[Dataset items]
────────────────────

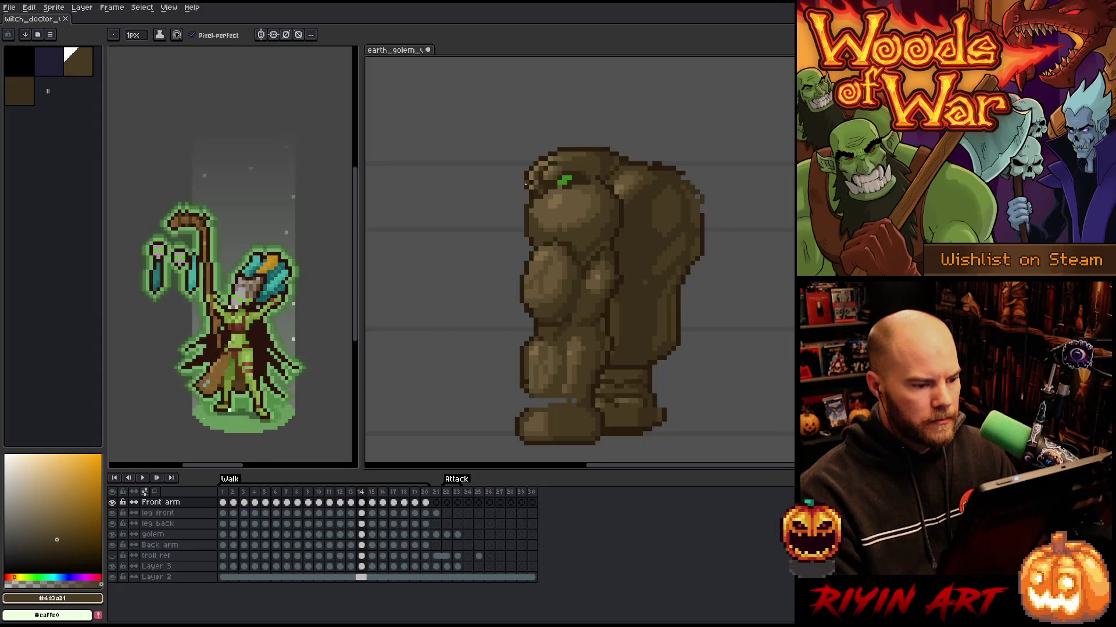
pyautogui.press('period')
pyautogui.press('comma')
pyautogui.press('comma')
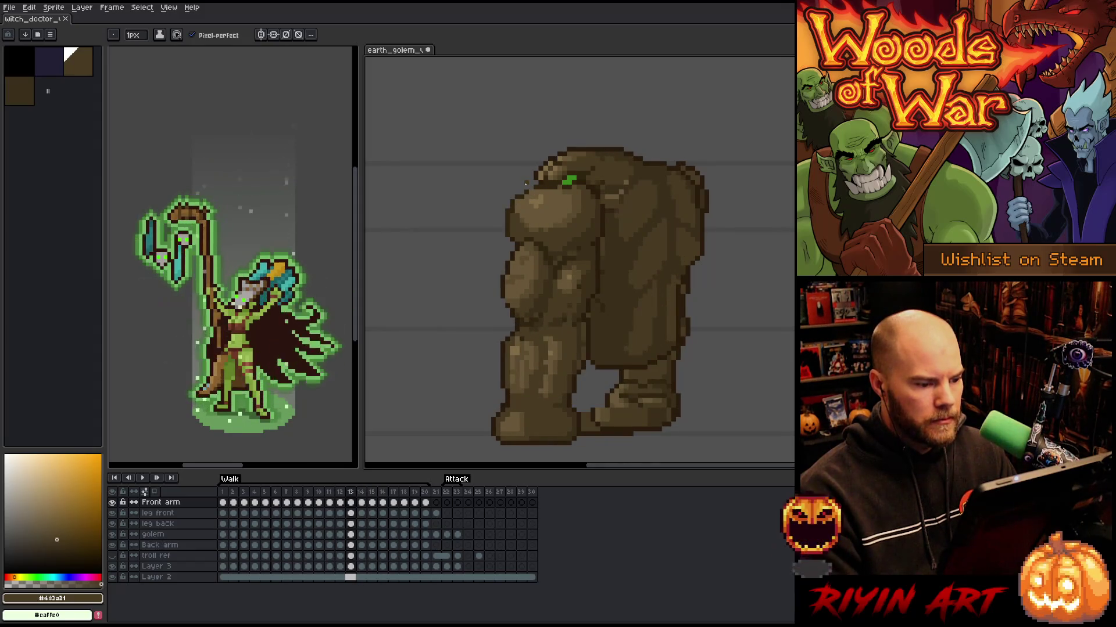
# Lasso the front arm on frame 14, touch it up in dark and light browns, and play the walk cycle
pyautogui.press('m')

────────────────────

**ACTIVITY:**
The result should be every entry, word for word, and no pictures.

**RESULT FOR THIS EXERCISE:**
pyautogui.press('period')
pyautogui.press('comma')
pyautogui.press('comma')
# Lasso the front arm on frame 14, touch it up in dark and light browns, and play the walk cycle
pyautogui.press('m')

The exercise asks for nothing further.